Las historias de época nos han regalado grandes momentos en la pantalla grande. Uno de los mayores ejemplos fue cuando Brad Pitt encarnó a uno de los personajes más importantes de la mitología griega: Aquiles.
Estrenada en 2004, Troya figuró como una epopeya bélica de alto calibre, pero lo que muchos no saben es que esta producción llena de espadas, flechas y escudos ambientada en la antigua Grecia en realidad se filmó en un destino paradisiaco de México.
Basada libremente en La Iliada de Homero, la película nos sitúa en el año 1193 a.C. cuando el joven Paris rapta a la reina Helena. Gracias a este hecho, se desencadena una lucha entre griegos y troyanos que estalló en la actual Turquía. Sin embargo, en la ficción fue nada menos que en Los Cabos, Baja California Sur.
En efecto, el estado mexicano del norte que hoy figura como uno de los destinos turísticos más populares fue el lugar perfecto para retratar las batallas griegas. Como explican en el documental Batallas de Troya, originalmente se planeó grabar en Marruecos, pero las tensiones de la guerra de Irak descartaron esta idea.
Fue así que la producción optó por trasladarse a México. Para mayor exactitud a El Salto del Caribe. Ubicado sobre un arroyo seco, es una zona árida caracterizada por su arena casi rojiza y suele ser visitada para pasear en cuatrimotos o motocicletas. En este lugar, se rodó el icónico combate inicial entre Aquiles y Boagrius.

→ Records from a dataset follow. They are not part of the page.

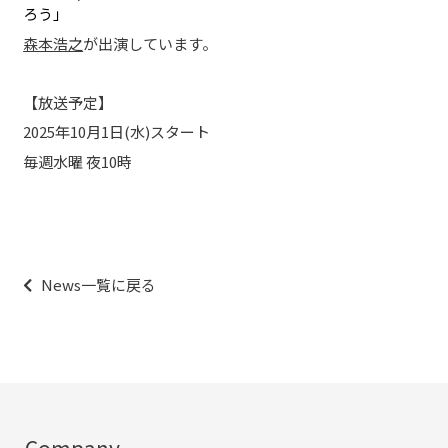
ろう」
森本浩之
が出演しています。
【放送予定】
2025年10月1日(水)スタート
毎週水曜 夜10時
投
稿
ナ
News一覧に戻る
ビ
ゲ
ー
シ
ョ
ン
Company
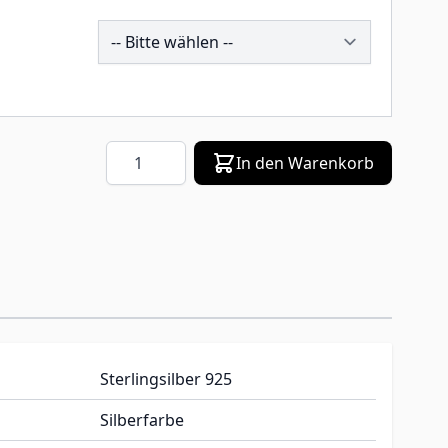
196309
Menge
In den Warenkorb
Sterlingsilber 925
Silberfarbe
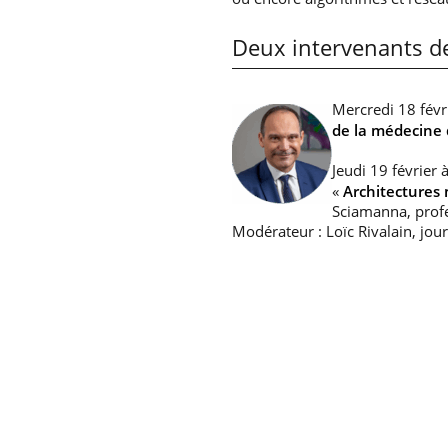
Deux intervenants de
Mercredi 18 févr
de la médecine
Jeudi 19 février
«
Architectures
Sciamanna, profe
Modérateur : Loïc Rivalain, jo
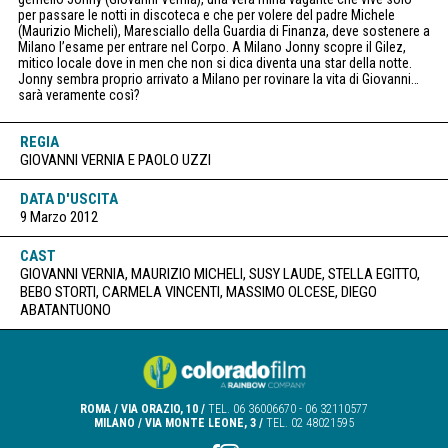
per passare le notti in discoteca e che per volere del padre Michele
(Maurizio Micheli), Maresciallo della Guardia di Finanza, deve sostenere a
Milano l’esame per entrare nel Corpo. A Milano Jonny scopre il Gilez,
mitico locale dove in men che non si dica diventa una star della notte.
Jonny sembra proprio arrivato a Milano per rovinare la vita di Giovanni…
sarà veramente così?
REGIA
GIOVANNI VERNIA E PAOLO UZZI
DATA D'USCITA
9 Marzo 2012
CAST
GIOVANNI VERNIA, MAURIZIO MICHELI, SUSY LAUDE, STELLA EGITTO,
BEBO STORTI, CARMELA VINCENTI, MASSIMO OLCESE, DIEGO
ABATANTUONO
ROMA / VIA ORAZIO, 10 /
TEL.
06 36006670
-
06 32110577
MILANO / VIA MONTE LEONE, 3 /
TEL. 02 48021595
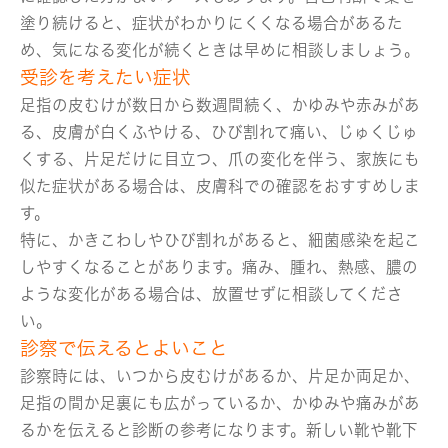
塗り続けると、症状がわかりにくくなる場合があるた
め、気になる変化が続くときは早めに相談しましょう。
受診を考えたい症状
足指の皮むけが数日から数週間続く、かゆみや赤みがあ
る、皮膚が白くふやける、ひび割れて痛い、じゅくじゅ
くする、片足だけに目立つ、爪の変化を伴う、家族にも
似た症状がある場合は、皮膚科での確認をおすすめしま
す。
特に、かきこわしやひび割れがあると、細菌感染を起こ
しやすくなることがあります。痛み、腫れ、熱感、膿の
ような変化がある場合は、放置せずに相談してくださ
い。
診察で伝えるとよいこと
診察時には、いつから皮むけがあるか、片足か両足か、
足指の間か足裏にも広がっているか、かゆみや痛みがあ
るかを伝えると診断の参考になります。新しい靴や靴下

Faro Viejo. Otra gran escena de la película es aquella de la invasión griega en la playa de Troya. Durante la secuencia, los barcos llegan a la costa con los troyanos a la espera de un enfrentamiento. Por sus dunas y ambiente cálido, la producción recurrió a la zona del Faro Viejo para rodar gran parte del filme.
A fin de retratar aquellos épicos combates, se hicieron presentes cerca de 1,300 extras que representaron a los 50,000 miembros del ejército griego y los 25,000 guerreros troyanos. Desde expertos militares de Bulgaria y hasta unos que otros mexicanos, los extras entrenaron tres semanas a temperaturas que superaron los 38 grados.
El Médano, Santa María y El Chileno. Conocidas por sus aguas cristalinas y belleza natural, estas playas fueron otro punto importante para el rodaje. Hoy por hoy, existen tours turísticos que pueden llevar a estas zonas para recordar cómo las costas mexicanas del Pacífico escenificaron uno de los episodios más conocidos de la historia griega.
Si gustas disfrutar de este clásico moderno a cargo Wolfgang Petersen, te recordamos que puedes encontrar Troya a través de HBO Max y Netflix.